▶ YOUR OBJECTIVE: Could you output every record below exactly, leaving out the pictures?

Source data
☆ ☆ ☆ ☆ ☆ ☆ ☆

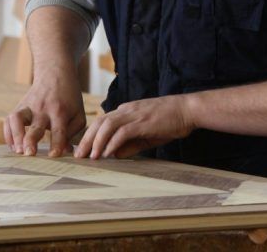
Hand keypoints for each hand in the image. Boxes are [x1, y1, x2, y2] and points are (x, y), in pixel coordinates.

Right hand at [4, 65, 84, 157]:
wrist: (55, 73)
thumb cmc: (69, 98)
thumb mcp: (78, 113)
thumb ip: (73, 133)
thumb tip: (65, 151)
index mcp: (60, 112)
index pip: (58, 130)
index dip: (56, 143)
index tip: (53, 155)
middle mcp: (43, 109)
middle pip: (35, 126)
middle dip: (31, 140)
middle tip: (29, 153)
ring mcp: (28, 107)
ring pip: (16, 120)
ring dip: (15, 136)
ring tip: (18, 151)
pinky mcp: (19, 107)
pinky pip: (8, 120)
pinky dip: (8, 134)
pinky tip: (13, 147)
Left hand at [74, 95, 195, 159]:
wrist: (187, 110)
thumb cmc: (170, 122)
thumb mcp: (147, 135)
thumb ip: (130, 144)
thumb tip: (114, 155)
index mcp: (126, 111)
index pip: (103, 122)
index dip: (90, 135)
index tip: (83, 150)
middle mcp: (126, 110)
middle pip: (99, 122)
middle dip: (86, 139)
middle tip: (78, 156)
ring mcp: (134, 114)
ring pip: (107, 125)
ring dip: (96, 141)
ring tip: (90, 157)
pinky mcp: (142, 121)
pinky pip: (122, 132)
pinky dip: (112, 143)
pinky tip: (107, 154)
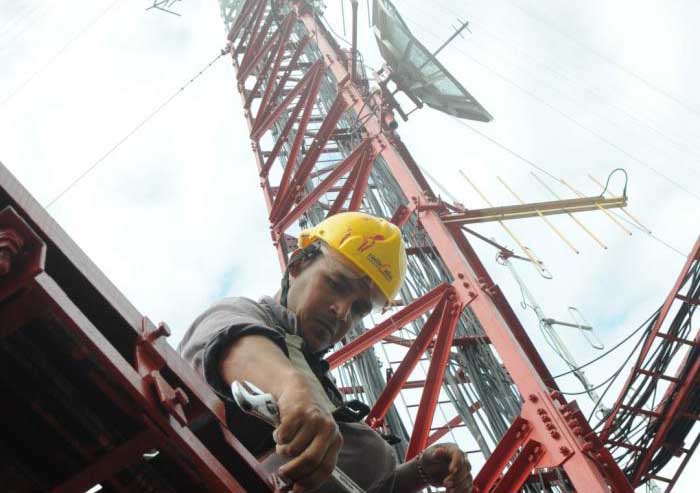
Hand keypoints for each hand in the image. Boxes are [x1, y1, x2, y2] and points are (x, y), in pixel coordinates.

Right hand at [273, 375, 342, 491]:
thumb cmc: (307, 419)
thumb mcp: (317, 437)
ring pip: (293, 449)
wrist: (299, 389)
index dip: (310, 482)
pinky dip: (277, 437)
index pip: (326, 468)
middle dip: (293, 470)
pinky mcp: (298, 412)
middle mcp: (328, 429)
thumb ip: (311, 457)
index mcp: (335, 439)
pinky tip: (280, 430)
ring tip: (284, 442)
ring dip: (283, 450)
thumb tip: (296, 485)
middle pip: (310, 460)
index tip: (296, 489)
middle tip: (282, 472)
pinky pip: (283, 436)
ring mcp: (313, 420)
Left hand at [420, 443, 471, 492]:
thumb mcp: (429, 454)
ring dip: (460, 486)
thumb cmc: (430, 458)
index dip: (456, 463)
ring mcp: (464, 471)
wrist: (431, 468)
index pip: (458, 455)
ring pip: (468, 479)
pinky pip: (467, 487)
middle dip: (457, 477)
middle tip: (445, 483)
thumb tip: (439, 451)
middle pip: (466, 468)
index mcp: (454, 450)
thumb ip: (434, 454)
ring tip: (448, 491)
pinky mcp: (464, 481)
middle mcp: (462, 460)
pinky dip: (461, 491)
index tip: (451, 470)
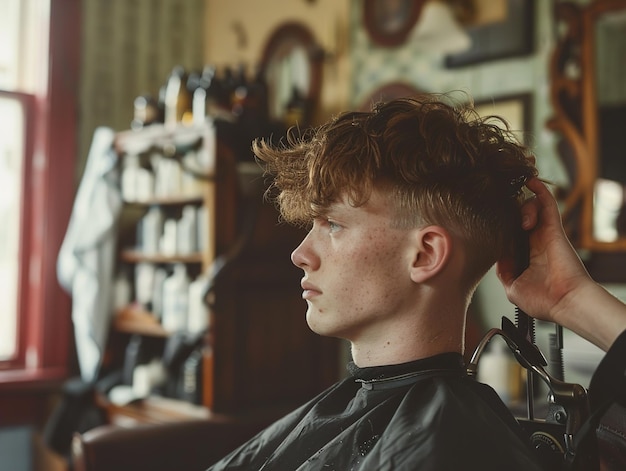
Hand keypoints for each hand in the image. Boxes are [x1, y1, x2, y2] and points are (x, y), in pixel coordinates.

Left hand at [497, 178, 625, 349]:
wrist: (565, 302)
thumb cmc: (544, 300)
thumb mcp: (513, 289)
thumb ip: (504, 272)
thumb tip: (497, 259)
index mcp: (525, 256)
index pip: (509, 235)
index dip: (500, 227)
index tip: (485, 222)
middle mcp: (534, 243)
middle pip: (518, 218)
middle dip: (509, 213)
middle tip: (500, 211)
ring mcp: (544, 235)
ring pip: (531, 210)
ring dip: (522, 209)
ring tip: (522, 222)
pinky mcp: (554, 229)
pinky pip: (548, 205)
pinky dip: (540, 192)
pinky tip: (531, 181)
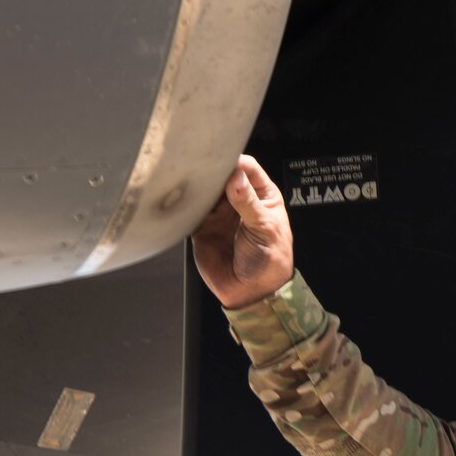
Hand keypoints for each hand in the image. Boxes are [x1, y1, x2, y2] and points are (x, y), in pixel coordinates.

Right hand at [191, 155, 295, 308]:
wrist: (251, 293)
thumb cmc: (270, 261)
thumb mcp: (264, 229)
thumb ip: (248, 203)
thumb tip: (235, 177)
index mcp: (262, 196)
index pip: (248, 168)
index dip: (237, 162)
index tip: (226, 163)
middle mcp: (239, 200)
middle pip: (224, 175)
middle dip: (215, 170)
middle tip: (205, 169)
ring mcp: (220, 213)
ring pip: (206, 190)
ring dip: (200, 186)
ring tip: (194, 183)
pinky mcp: (202, 226)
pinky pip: (192, 209)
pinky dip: (187, 203)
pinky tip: (185, 199)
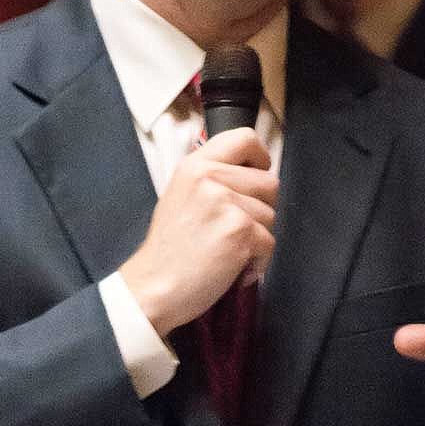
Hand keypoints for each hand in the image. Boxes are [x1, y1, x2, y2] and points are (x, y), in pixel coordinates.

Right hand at [120, 128, 277, 336]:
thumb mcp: (181, 195)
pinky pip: (269, 243)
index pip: (244, 138)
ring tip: (227, 251)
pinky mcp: (239, 231)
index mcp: (194, 165)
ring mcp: (225, 203)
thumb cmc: (169, 250)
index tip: (255, 176)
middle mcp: (209, 177)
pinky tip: (232, 268)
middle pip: (269, 182)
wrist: (152, 287)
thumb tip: (254, 173)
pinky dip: (257, 262)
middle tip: (233, 229)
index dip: (259, 158)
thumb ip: (212, 178)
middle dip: (261, 210)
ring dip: (257, 239)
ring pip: (271, 215)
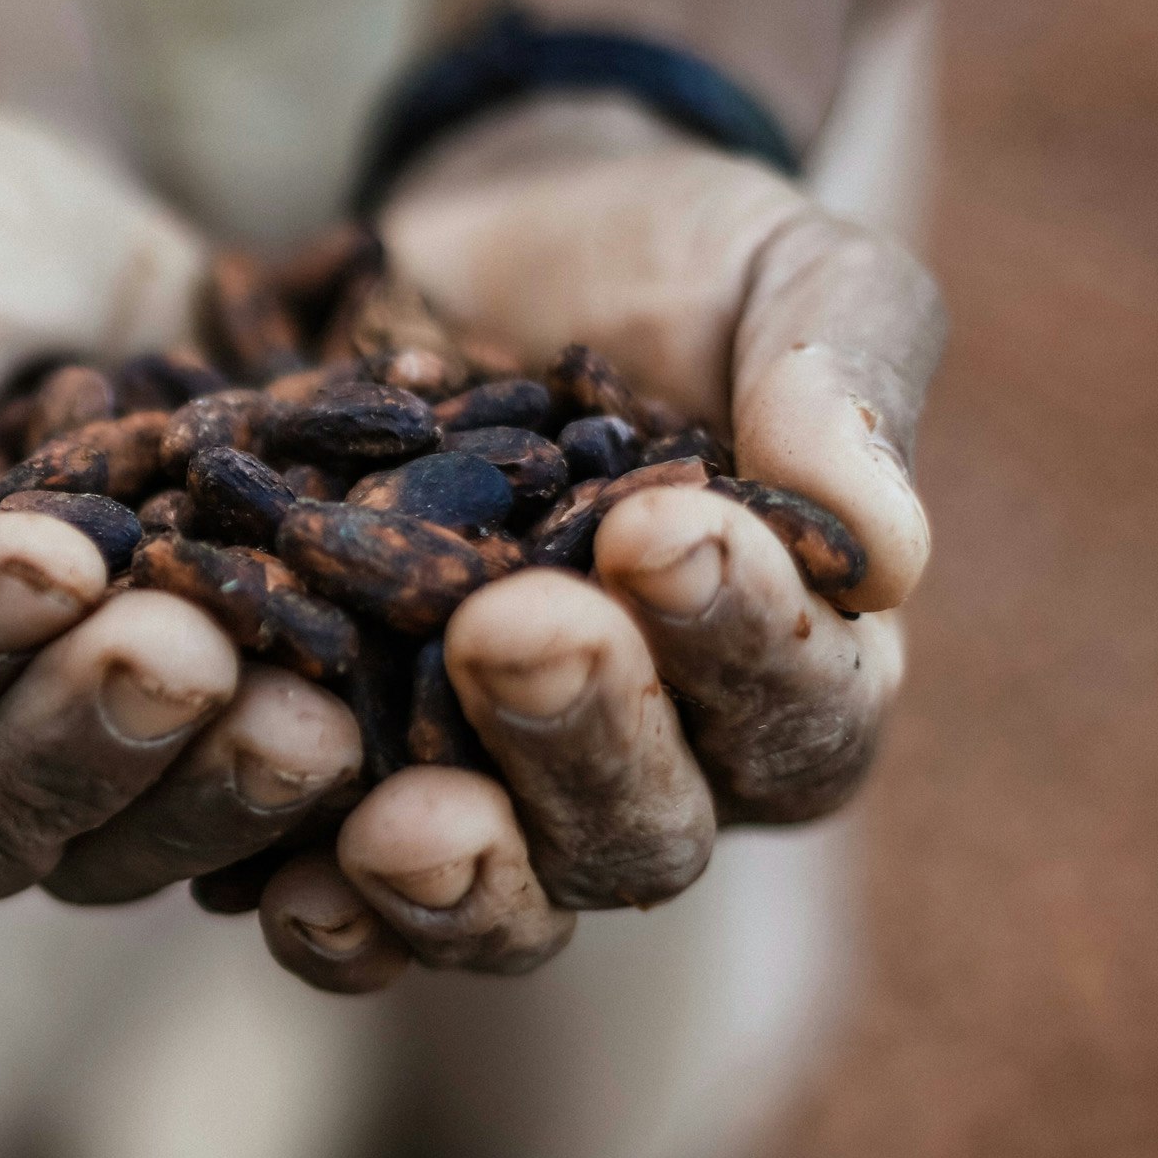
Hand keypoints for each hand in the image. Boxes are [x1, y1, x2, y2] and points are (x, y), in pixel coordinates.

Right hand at [0, 104, 367, 901]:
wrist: (64, 252)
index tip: (46, 558)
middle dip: (74, 738)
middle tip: (193, 648)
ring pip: (82, 855)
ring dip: (195, 795)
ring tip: (309, 716)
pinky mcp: (141, 784)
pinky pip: (206, 841)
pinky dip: (286, 807)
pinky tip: (376, 737)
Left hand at [246, 93, 942, 991]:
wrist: (485, 246)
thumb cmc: (678, 261)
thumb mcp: (782, 276)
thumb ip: (843, 387)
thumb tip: (886, 554)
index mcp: (792, 666)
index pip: (798, 703)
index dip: (740, 636)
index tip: (662, 531)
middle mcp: (658, 765)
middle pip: (641, 828)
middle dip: (580, 738)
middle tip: (510, 630)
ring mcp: (497, 792)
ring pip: (503, 895)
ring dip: (455, 871)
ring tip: (393, 822)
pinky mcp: (356, 782)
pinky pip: (347, 898)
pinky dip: (325, 911)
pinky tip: (271, 887)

☆ ☆ ☆ ☆ ☆ ☆ ☆

▶ EXERCISE RESULT:
Hand keypoints for each hand in the image. Boxes are [x1, y1, x2, y2] and points are (x, y), in pixel coordinates.

Right hand at [4, 65, 84, 157]:
wrist: (55, 73)
thumb cmc: (69, 98)
thumb mcp: (78, 113)
thumb ip: (73, 133)
thumb tip: (65, 151)
index mcp: (60, 112)
index pip: (58, 130)
index dip: (56, 143)
index tip: (53, 155)
middle mcp: (43, 109)
middle pip: (35, 126)
middle dip: (31, 140)
middle tip: (29, 153)
ring mcp: (28, 107)
ring pip: (16, 120)
ring dip: (15, 136)
ring tip: (18, 151)
pinky mcp: (19, 107)
pinky pip: (8, 120)
pinky dip: (8, 134)
pinky tip: (13, 147)
Left hand at [74, 95, 195, 159]:
wrist: (187, 110)
thumb cmc: (170, 122)
thumb mcp: (147, 135)
thumb ip: (130, 144)
thumb tip: (114, 155)
index mcp: (126, 111)
index pip: (103, 122)
index dip: (90, 135)
index tip: (83, 150)
middle mcp: (126, 110)
middle pip: (99, 122)
middle dip: (86, 139)
middle tip: (78, 156)
ring mcp: (134, 114)
ring pip: (107, 125)
ring dip: (96, 141)
ring tip: (90, 157)
pinky mcp: (142, 121)
pinky pip: (122, 132)
pinky dip: (112, 143)
pinky tip: (107, 154)
Hand keypoints for each hand in the image. Boxes are [x1, y1, x2, y2] and points are (x, y), in pixel coordinates.

Right hand at [273, 375, 342, 491]:
thumb cmc: (307, 419)
thumb mcp: (317, 437)
ring pip: (293, 449)
wrist: (299, 389)
index dip: (310, 482)
pinky dip: (277, 437)
index pip: (326, 468)
middle dip: (293, 470)
pinky mcp: (298, 412)
middle mcp: (328, 429)
thumb ip: (311, 457)
index mcp: (335, 439)
pinky tip: (280, 430)
ring tip: (284, 442)
ring dip: (283, 450)
thumb tip: (296, 485)
middle pip: (310, 460)
index tip: (296, 489)
middle tip: (282, 472)
pinky pip: (283, 436)
ring mcp: (313, 420)
Left hand at [420, 443, 471, 492]:
thumb mcp: (429, 454)
ring dip: (460, 486)
thumb cmc: (430, 458)
index dip: (456, 463)
ring mcp: (464, 471)
wrist: (431, 468)
index pip: (458, 455)
ring pip: (468, 479)
pinky pip: (467, 487)
middle dip: (457, 477)
middle tip: (445, 483)
thumb tip: (439, 451)
middle pip: (466, 468)
index mcp: (454, 450)
thumb ip: (434, 454)
ring tip: (448, 491)
pinky mcp: (464, 481)
middle mcp: (462, 460)
pinky dip: (461, 491)
index tip: (451, 470)
Hand keypoints for each hand in the image. Boxes are [x1, y1, x2, y2] and points are (x, y), in pixel coordinates.

Left hand at [497, 178, 625, 349]:
wrist: (565, 302)
thumb cmc: (544, 300)
thumb mcp: (513, 289)
thumb ip: (504, 272)
thumb tip: (497, 259)
index mcp: (525, 256)
index pip: (509, 235)
index dip: (500, 227)
index tip: (485, 222)
middle mcp: (534, 243)
middle pip: (518, 218)
middle dip: (509, 213)
middle tip: (500, 211)
ring mcp: (544, 235)
ring pip: (531, 210)
ring dip: (522, 209)
ring tip: (522, 222)
pinky mcp: (554, 229)
pinky pip: (548, 205)
pinky dip: (540, 192)
pinky tip: (531, 181)
Hand keypoints for each hand in the image. Boxes are [x1, y1, x2, y2] and points are (x, y), in pixel coordinates.

Right hand at [191, 155, 295, 308]:
wrist: (251, 293)
thumb cmc: (270, 261)
thumb mcp: (264, 229)
thumb ip: (248, 203)
thumb tip: (235, 177)
index mcp: (262, 196)
index pip: (248, 168)
index dip: (237, 162)
index tip: (226, 163)
middle mcp: (239, 200)
middle pip: (224, 175)
middle dip: (215, 170)
middle tip: (205, 169)
ring mcp: (220, 213)
ring pip: (206, 190)
ring dip: (200, 186)
ring tip: (194, 183)
pinky mcp: (202, 226)
pinky pip: (192, 209)
pinky dip: (187, 203)
pinky tip: (185, 199)
Hand keypoints for each hand in the image. Boxes are [x1, y1, x2, y2] and points are (x, y), in pixel coordinates.

Right hand at [120, 128, 277, 336]:
thumb mcp: (181, 195)
pinky pip: (269, 243)
index pip: (244, 138)
ring tip: (227, 251)
pinky mcp: (239, 231)
index mcp: (194, 165)
ring mcp: (225, 203)
thumb cmc: (169, 250)
index tip: (255, 176)
middle mcp: (209, 177)
pinky tip: (232, 268)
middle pip: (269, 182)
wrist: (152, 287)
thumb tip: (254, 173)
pinky dip: (257, 262)
middle tip: (233, 229)
index dip: (259, 158)
thumb ip: (212, 178)
middle dip: (261, 210)
ring dip: (257, 239)
ring pip: (271, 215)
Hand keypoints for each hand in the image. Boxes are [x1, y1, x2, y2] and points are (x, y), in pixel coordinates.

Right hand at [0, 104, 367, 901]:
wrist: (64, 252)
index tip: (46, 558)
middle dip: (74, 738)
middle tip: (193, 648)
ring pip: (82, 855)
ring dip: (195, 795)
ring tip: (309, 716)
pinky mcp: (141, 784)
pinky pip: (206, 841)
pinky dip: (286, 807)
pinky tip: (376, 737)
Left hand at [246, 93, 942, 991]:
wrist: (485, 246)
thumb cmc: (678, 261)
thumb mcp: (782, 276)
thumb ip: (843, 387)
thumb tip: (886, 554)
index mcp: (792, 666)
index pip: (798, 703)
index dip: (740, 636)
index tip: (662, 531)
middle mcp: (658, 765)
middle pip: (641, 828)
middle dip: (580, 738)
middle tip: (510, 630)
ring mcp: (497, 792)
ring pip: (503, 895)
ring dip: (455, 871)
ring tip: (393, 822)
pinky mcp: (356, 782)
pinky pip: (347, 898)
pinky dip: (325, 911)
pinky tip: (271, 887)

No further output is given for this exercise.